“No. No. Next question,” he responded curtly.
His responses, which included multiple references to the dire state of American life and his desire to tackle the problems people face, seemed to reflect public suspicion that the growing Russia investigation could derail his nascent presidency. Instead, Trump suggested it was the FBI’s “special” reputation that had been tarnished the most by the sprawling scandals over the past year.
“I cherish the FBI,” he told reporters. “The FBI has not had that special reputation, with what happen in the campaign, what happened with respect to the Clinton campaign, and even you could say directly or indirectly with respect to the much more successful Trump campaign.”
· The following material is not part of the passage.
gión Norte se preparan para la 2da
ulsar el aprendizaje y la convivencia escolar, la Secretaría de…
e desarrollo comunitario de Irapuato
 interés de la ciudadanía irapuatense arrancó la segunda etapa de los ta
His sudden firing of Comey last week, Trump argued, was an attempt to restore that reputation. He cited erroneous testimony about Clinton aide Huma Abedin’s handling of classified information that Comey made the week before his ouster, as well as Deputy Attorney General Rod Rosenstein’s memo castigating Comey’s actions during the investigation into Hillary Clinton’s private email server.
“I actually thought when I made that decision—and I also got a very, very strong recommendation, as you know, from the deputy attorney general, Rod Rosenstein,” Trump asserted. “But when I made that decision, I actually thought it would be bipartisan. People on the Democratic side, not only the Republican side, were saying such terrible things about Director Comey.”
His account differs from the reported sequence of events that unfolded last week. Rosenstein made no such specific recommendations in his memo, although Attorney General Jeff Sessions recommended Comey’s dismissal in a separate letter. And shortly before the press conference began, multiple Democratic senators said Rosenstein told them during a briefing for the entire Senate that he drafted the memo after Trump had decided to fire Comey.
Trump also praised his imminent, unnamed pick to take over the bureau. “We’re going to have a director who is going to be outstanding,” he said. “I will be announcing that director very soon, and I look forward to doing it. I think the people in the FBI will be very, very very, very thrilled.” The president told a group of reporters shortly before the press conference that Joe Lieberman, a former Democratic senator from Connecticut, is among the current frontrunners for the job.
Nominating a new FBI director may draw the immediate crisis for the Trump administration to a close. But the long-term strain of the ongoing Russia investigation will continue to linger as Mueller takes control of the inquiry. Asked about his broader concerns of possible illegality on his part, the president again painted the allegations and suspicions against him as unfounded.
“I think it is totally ridiculous,” Trump said. “Everybody thinks so. Again, we have to get back to working our country properly so that we can take care of the problems that we have. We have plenty of problems.”